It started with an e-mail from Larry Marcum, head of the NEHA Research and Development Department, to NEHA Executive Director Nelson Fabian. Senate Bill S. 506 had been introduced in Congress. This legislation would amend the Richard B. Russell National School Lunch Act. Larry suggested that the NEHA Board of Directors (BOD) might want to take a position on the legislation. Through an ongoing cooperative agreement with the Centers for Disease Control (Division of Adolescence and School Health), NEHA has been receiving substantial funding for the past three years to conduct the Food Safe Schools education initiative and participate in a national coalition addressing the issue. NEHA is a National Cooperative Partner for this project and is one of only five organizations to have a seat on the project steering committee.

As he always does, Nelson contacted me (the NEHA president) by e-mail, provided me with background information on this legislation, and asked if the BOD wished to take some action. Sensing an opportunity, I sent an e-mail to the board members asking them to review the legislation and provide me with their comments. Over the next few days, I received several comments from board members supporting the legislation. They also offered comments and suggestions for improvement. Some especially important comments focused on making sure that NEHA supported the inclusion of local health departments in the delivery of safe food in schools.

▸ Work required: Reproduce the passage of the text on Senate Bill S. 506 between "As he always" and "food in schools.", inclusive.

▸ Information:
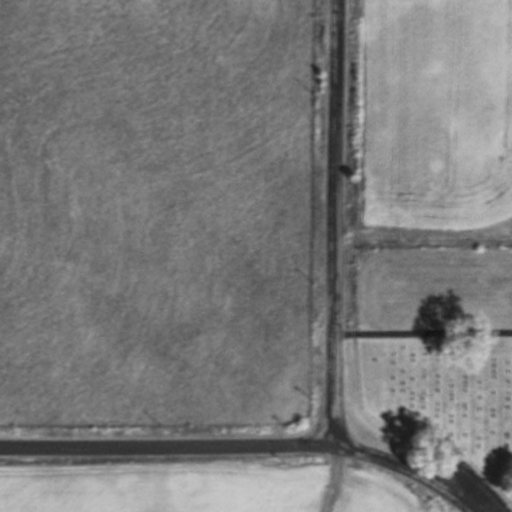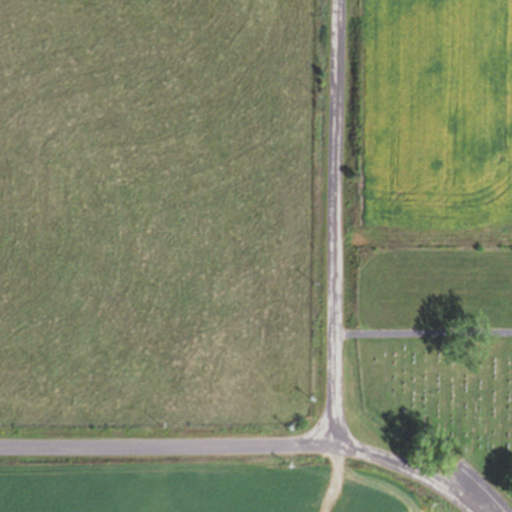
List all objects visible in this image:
road: (331, 223)
park: (441, 349)
road: (165, 443)
road: (406, 469)
road: (327, 479)
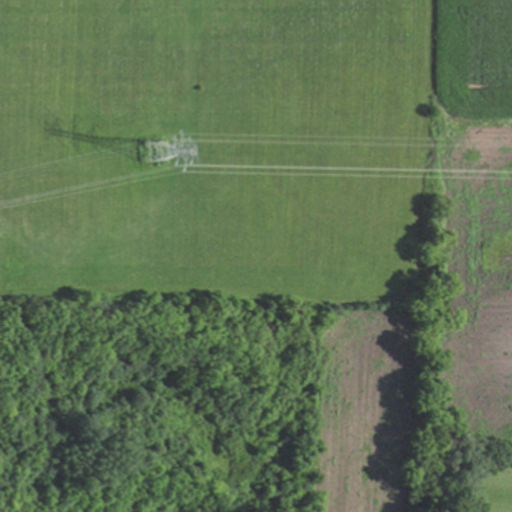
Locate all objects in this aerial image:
power tower: (131, 147)
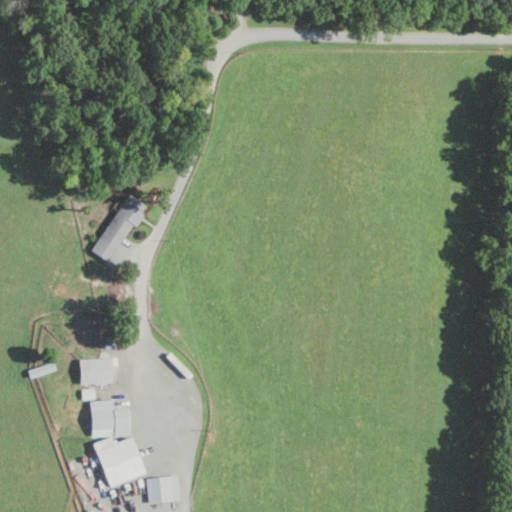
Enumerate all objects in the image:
road: (202, 30)
road: (208, 84)
building: (118, 228)
building: (94, 370)
building: (86, 393)
building: (107, 419)
building: (118, 460)
building: (161, 489)
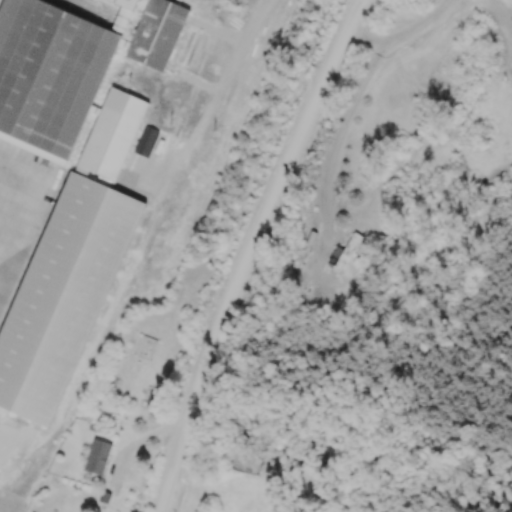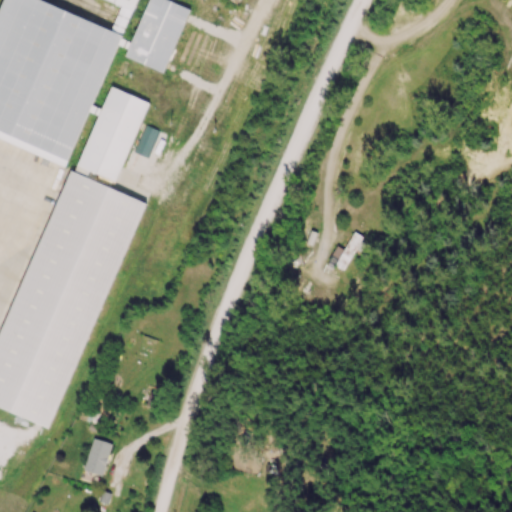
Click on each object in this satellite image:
road: (399, 35)
building: (71, 66)
road: (223, 79)
road: (337, 144)
road: (12, 186)
road: (245, 252)
building: (346, 253)
building: (73, 267)
building: (99, 458)
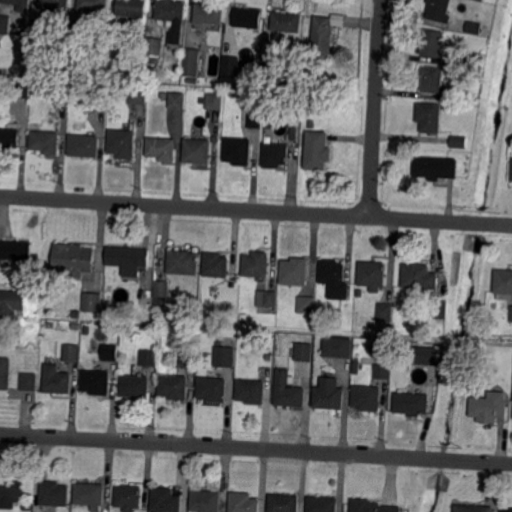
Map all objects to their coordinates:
building: (482, 0)
building: (19, 4)
building: (52, 4)
building: (19, 5)
building: (91, 5)
building: (94, 5)
building: (54, 6)
building: (130, 7)
building: (132, 8)
building: (437, 9)
building: (440, 10)
building: (167, 11)
building: (207, 13)
building: (210, 13)
building: (246, 16)
building: (171, 17)
building: (248, 17)
building: (285, 21)
building: (287, 21)
building: (4, 23)
building: (4, 25)
building: (478, 27)
building: (77, 29)
building: (39, 36)
building: (108, 36)
building: (323, 36)
building: (431, 42)
building: (433, 43)
building: (153, 45)
building: (153, 46)
building: (190, 61)
building: (476, 61)
building: (191, 62)
building: (227, 64)
building: (229, 64)
building: (433, 80)
building: (435, 82)
building: (21, 88)
building: (19, 89)
building: (61, 91)
building: (124, 92)
building: (100, 93)
building: (136, 95)
building: (138, 96)
building: (175, 99)
building: (177, 100)
building: (213, 100)
building: (202, 101)
building: (215, 101)
building: (295, 103)
road: (375, 108)
building: (428, 116)
building: (430, 116)
building: (254, 118)
building: (251, 119)
building: (293, 134)
building: (10, 136)
building: (8, 137)
building: (44, 140)
building: (457, 140)
building: (46, 141)
building: (459, 141)
building: (120, 142)
building: (123, 143)
building: (82, 144)
building: (84, 145)
building: (160, 147)
building: (162, 148)
building: (195, 149)
building: (316, 149)
building: (198, 150)
building: (236, 150)
building: (239, 150)
building: (318, 150)
building: (274, 153)
building: (276, 154)
building: (434, 166)
building: (436, 167)
building: (511, 169)
road: (256, 210)
building: (15, 249)
building: (16, 250)
building: (128, 256)
building: (73, 258)
building: (127, 258)
building: (75, 259)
building: (182, 261)
building: (184, 262)
building: (215, 263)
building: (255, 263)
building: (257, 264)
building: (216, 265)
building: (293, 270)
building: (295, 271)
building: (371, 274)
building: (373, 274)
building: (418, 276)
building: (333, 277)
building: (420, 277)
building: (335, 278)
building: (502, 280)
building: (503, 284)
building: (161, 290)
building: (160, 292)
building: (361, 292)
building: (266, 297)
building: (268, 298)
building: (90, 301)
building: (10, 302)
building: (11, 303)
building: (91, 303)
building: (305, 303)
building: (308, 304)
building: (439, 308)
building: (441, 309)
building: (384, 311)
building: (386, 312)
building: (510, 312)
building: (75, 314)
building: (511, 315)
building: (86, 330)
building: (129, 330)
building: (337, 346)
building: (337, 347)
building: (302, 350)
building: (109, 351)
building: (70, 352)
building: (111, 352)
building: (73, 353)
building: (223, 355)
building: (425, 355)
building: (147, 356)
building: (189, 356)
building: (150, 357)
building: (224, 357)
building: (357, 367)
building: (307, 368)
building: (381, 370)
building: (383, 371)
building: (4, 376)
building: (5, 377)
building: (55, 378)
building: (57, 379)
building: (27, 380)
building: (94, 380)
building: (30, 381)
building: (97, 381)
building: (133, 385)
building: (172, 385)
building: (135, 386)
building: (175, 386)
building: (210, 387)
building: (214, 388)
building: (287, 388)
building: (249, 390)
building: (252, 390)
building: (289, 390)
building: (328, 393)
building: (330, 394)
building: (365, 397)
building: (368, 397)
building: (410, 402)
building: (412, 403)
building: (488, 406)
building: (489, 407)
road: (255, 448)
building: (12, 490)
building: (10, 491)
building: (53, 492)
building: (56, 494)
building: (89, 494)
building: (91, 495)
building: (127, 496)
building: (129, 497)
building: (164, 499)
building: (167, 500)
building: (204, 500)
building: (206, 501)
building: (242, 502)
building: (244, 502)
building: (282, 502)
building: (284, 503)
building: (322, 504)
building: (371, 507)
building: (27, 508)
building: (473, 508)
building: (506, 511)
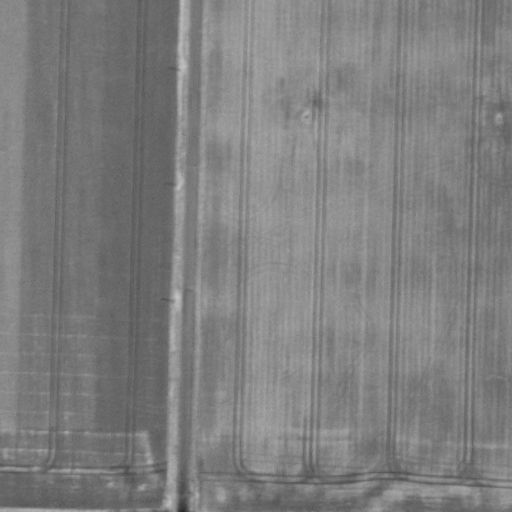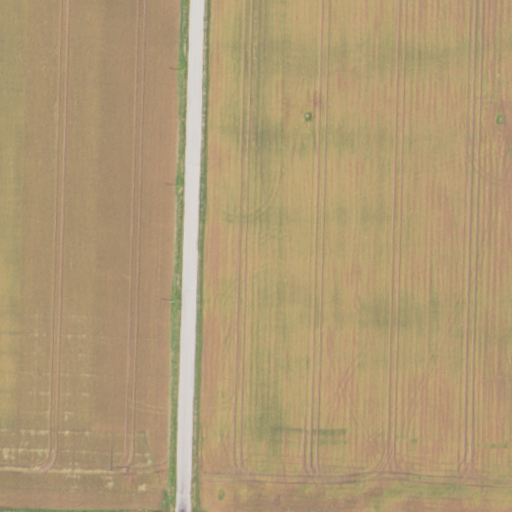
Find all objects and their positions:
road: (189, 256)
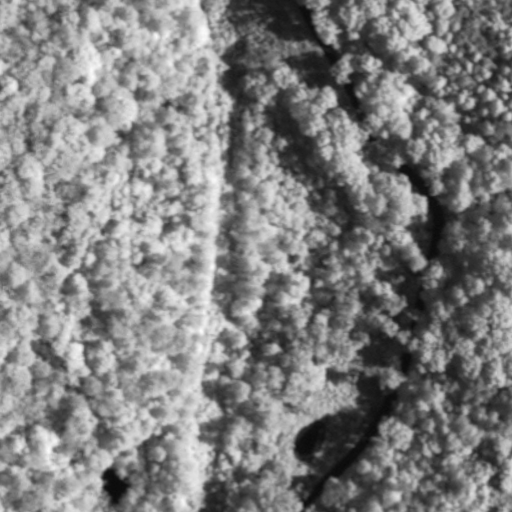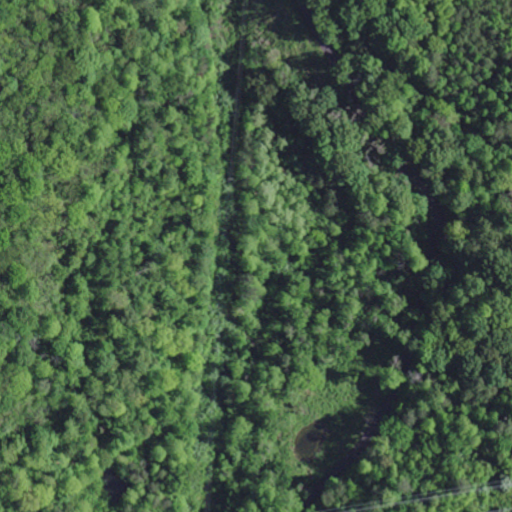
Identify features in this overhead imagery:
road: (429, 253)
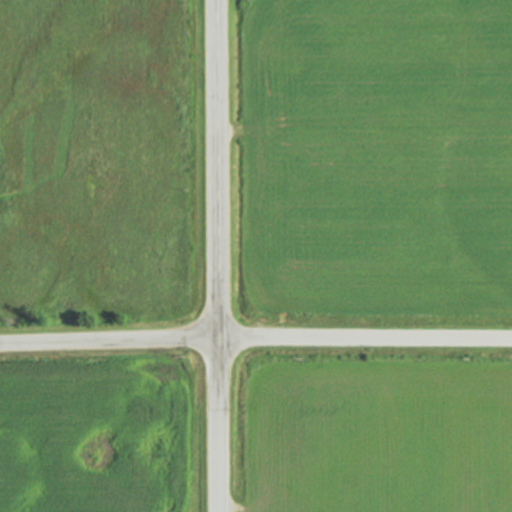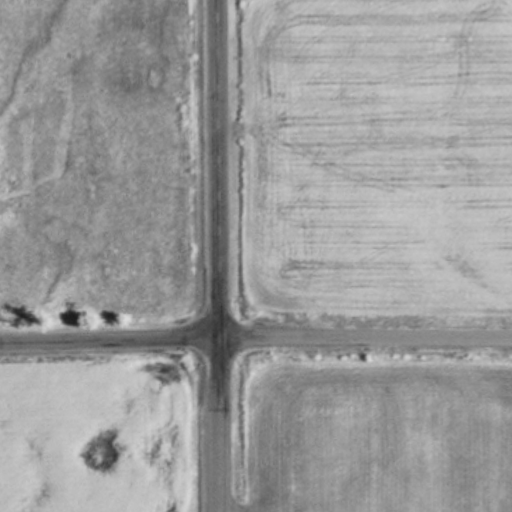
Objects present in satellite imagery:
road: (217, 255)
road: (365, 338)
road: (109, 341)
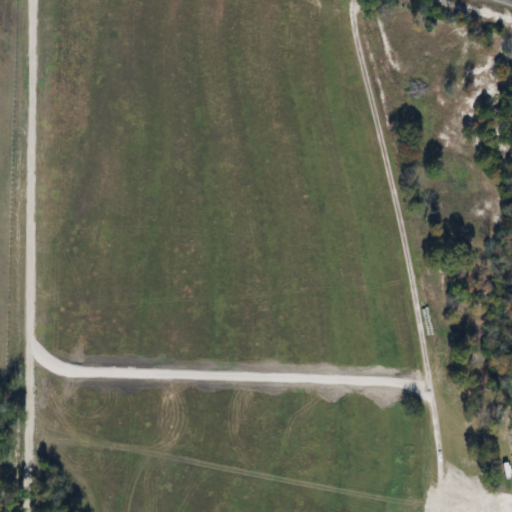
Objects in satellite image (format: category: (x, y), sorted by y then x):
road: (409, 253)
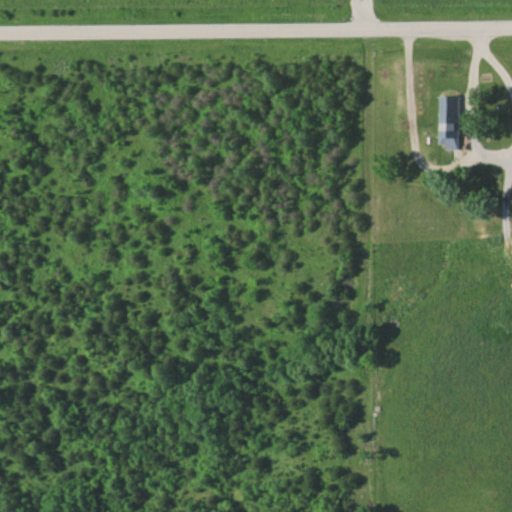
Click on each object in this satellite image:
road: (255, 27)
building: (453, 121)
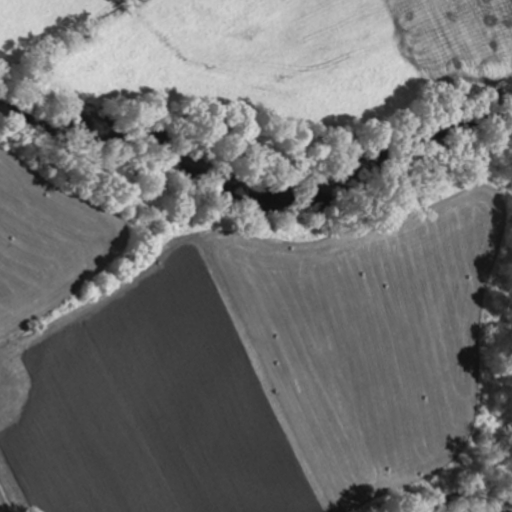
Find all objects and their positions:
river: (256, 189)
road: (3, 505)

▸ Response for this exercise:
As he always does, Nelson contacted me (the NEHA president) by e-mail, provided me with background information on this legislation, and asked if the BOD wished to take some action. Sensing an opportunity, I sent an e-mail to the board members asking them to review the legislation and provide me with their comments. Over the next few days, I received several comments from board members supporting the legislation. They also offered comments and suggestions for improvement. Some especially important comments focused on making sure that NEHA supported the inclusion of local health departments in the delivery of safe food in schools.